Esplora ulteriormente la danza ispirata a temi mitologici e quindi, anche quella di Martha Graham e di Jean Erdman, sua moglie, e la musica di compositori, tra cui anche John Cage. Come aveva precisato lo stesso Campbell, «in un lavoro proprio di arte, ogni elemento estetico, ha un valore psicologico, equivalente a quello di una qualsiasi idea o immagine mitologica».

La mitologia allora è una chiave per capire sicuramente meglio il linguaggio, la storia, la filosofia, l’arte. E ovviamente, la danza era un’immagine mitologica di primissimo interesse e valore. Nonostante sia spesso intesa come un’espressione di minor valore rispetto ad altre discipline, proprio la mitologia può essere letta invece in ogni evento della vita come metafora da interpretare.
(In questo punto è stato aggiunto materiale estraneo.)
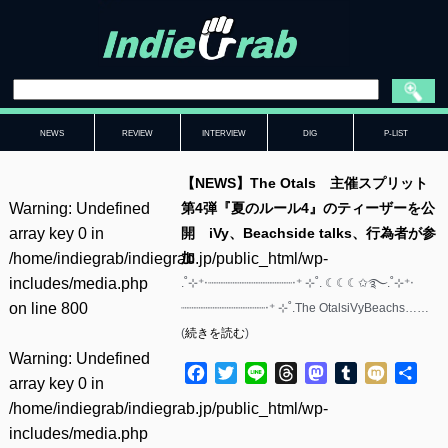
NEWS
REVIEW
INTERVIEW
DIG
P-LIST
【NEWS】The Otals 主催スプリット
Warning
: Undefined
第4弾『夏のルール4』のティーザーを公
array key 0 in
開 iVy、Beachside talks、行為者が参
/home/indiegrab/indiegrab.jp/public_html/wp-
加
includes/media.php
.˚⊹⁺‧┈┈┈┈┈┈┈┈┈┈┈┈‧⁺ ⊹˚. ☾☾☾✩࿐.˚⊹⁺‧
on line
800
┈┈┈┈┈┈┈┈┈┈┈┈‧⁺ ⊹˚.The OtalsiVyBeachs……
(
続きを読む
)
Warning
: Undefined
Facebook
Twitter
Line
Threads
Mastodon
Tumblr
Mixi
共
array key 0 in
有
/home/indiegrab/indiegrab.jp/public_html/wp-
includes/media.php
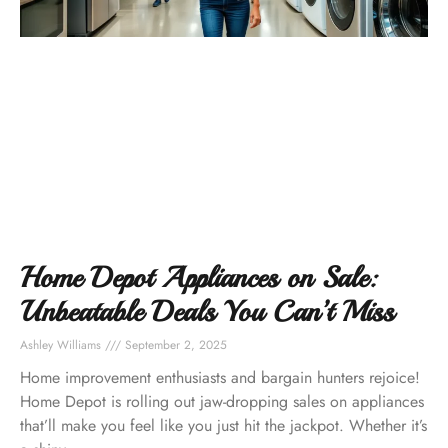
Home Depot Appliances on Sale:
Unbeatable Deals You Can’t Miss
Ashley Williams
September 2, 2025
Home improvement enthusiasts and bargain hunters rejoice!
Home Depot is rolling out jaw-dropping sales on appliances
that’ll make you feel like you just hit the jackpot. Whether it’s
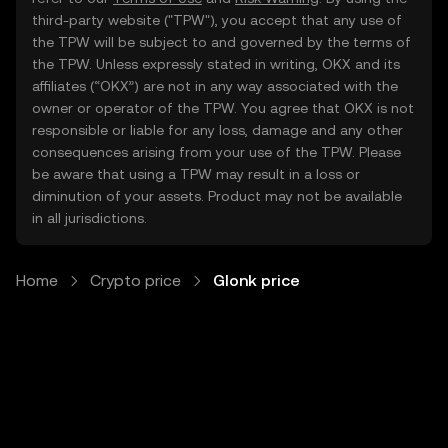
third-party website ("TPW"), you accept that any use of
the TPW will be subject to and governed by the terms of
the TPW. Unless expressly stated in writing, OKX and its
affiliates (“OKX”) are not in any way associated with the
owner or operator of the TPW. You agree that OKX is not
responsible or liable for any loss, damage and any other
consequences arising from your use of the TPW. Please
be aware that using a TPW may result in a loss or
diminution of your assets. Product may not be available
in all jurisdictions.
Home
Crypto price
Glonk price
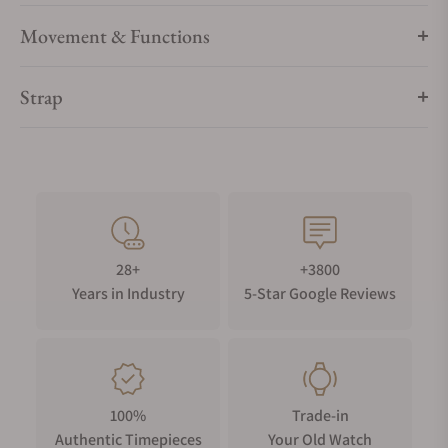
Movement & Functions
Strap
28+
+3800
Years in Industry
5-Star Google Reviews
100%
Trade-in
Authentic Timepieces
Your Old Watch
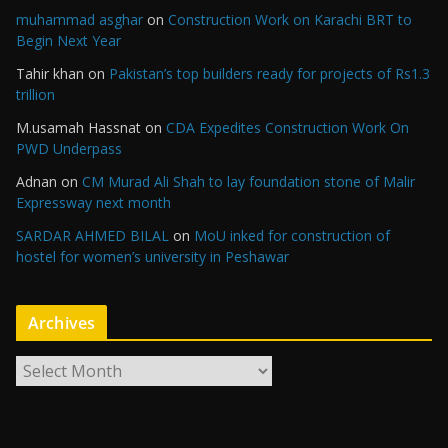
muhammad asghar
on
Construction Work on Karachi BRT to
Begin Next Year
Tahir khan
on
Pakistan’s top builders ready for projects of Rs1.3
trillion
M.usamah Hassnat
on
CDA Expedites Construction Work On
PWD Underpass
Adnan
on
CM Murad Ali Shah to lay foundation stone of Malir
Expressway next month
SARDAR AHMED BILAL
on
MoU inked for construction of
hostel for women’s university in Peshawar
Archives
A
r
c
h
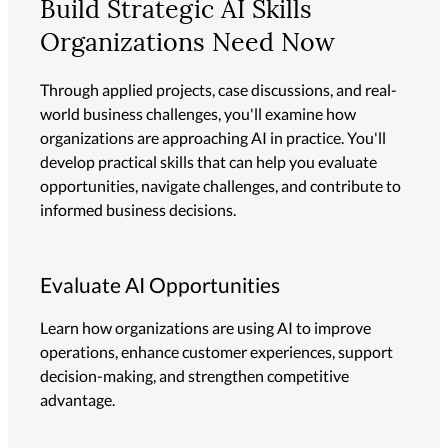
Build Strategic AI Skills
Organizations Need Now
Through applied projects, case discussions, and real-
world business challenges, you'll examine how
organizations are approaching AI in practice. You'll
develop practical skills that can help you evaluate
opportunities, navigate challenges, and contribute to
informed business decisions.
Evaluate AI Opportunities
Learn how organizations are using AI to improve
operations, enhance customer experiences, support
decision-making, and strengthen competitive
advantage.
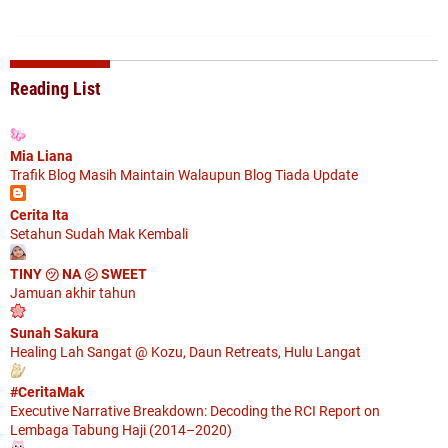
Reading List
Mia Liana
Trafik Blog Masih Maintain Walaupun Blog Tiada Update
Cerita Ita
Setahun Sudah Mak Kembali
TINY ㋡ NA ㋛ SWEET
Jamuan akhir tahun
Sunah Sakura
Healing Lah Sangat @ Kozu, Daun Retreats, Hulu Langat
#CeritaMak
Executive Narrative Breakdown: Decoding the RCI Report on
Lembaga Tabung Haji (2014–2020)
In questo libro Campbell cita Isadora Duncan nei suoi scritti sulla danza. «Ci sono tre tipi di ballerini: i primi sono quelli che considerano la danza come una sorta di ginnastica fatta di graziosi e impersonali arabeschi; il secondo tipo sono quelli che, concentrando la propria mente, abbandonano il corpo al ritmo di emozioni desiderate (…); e la terza specie di ballerino, capisce invece che il corpo, con la forza dell’anima, può essere trasformato in un fluido luminoso….».

Campbell recupera qui un articolo di Esquire scritto da John Dos Pasos, e pubblicato il primo Marzo 1936, Arte e Isadora (nove anni dopo la sua morte). Proprio Dos Pasos, descrivendo Isadora, scriveva semplicemente «arte era ogni cosa Isadora facesse. Compresa quella di morire. … Un giorno, aveva lanciato artisticamente la sua lunga sciarpa intorno al collo, e offrì agli amici un saluto dicendo ‘Adieu mon amis, je vais a la glorie’» E così, tragicamente, fu.

Joseph Campbell ha raccontato quasi un secolo di arte, pittura, psicologia e mitologia, sempre riuscendo a legare ogni parte a tutte le altre. Sempre, e forse soprattutto, grazie al potere della metafora mitologica.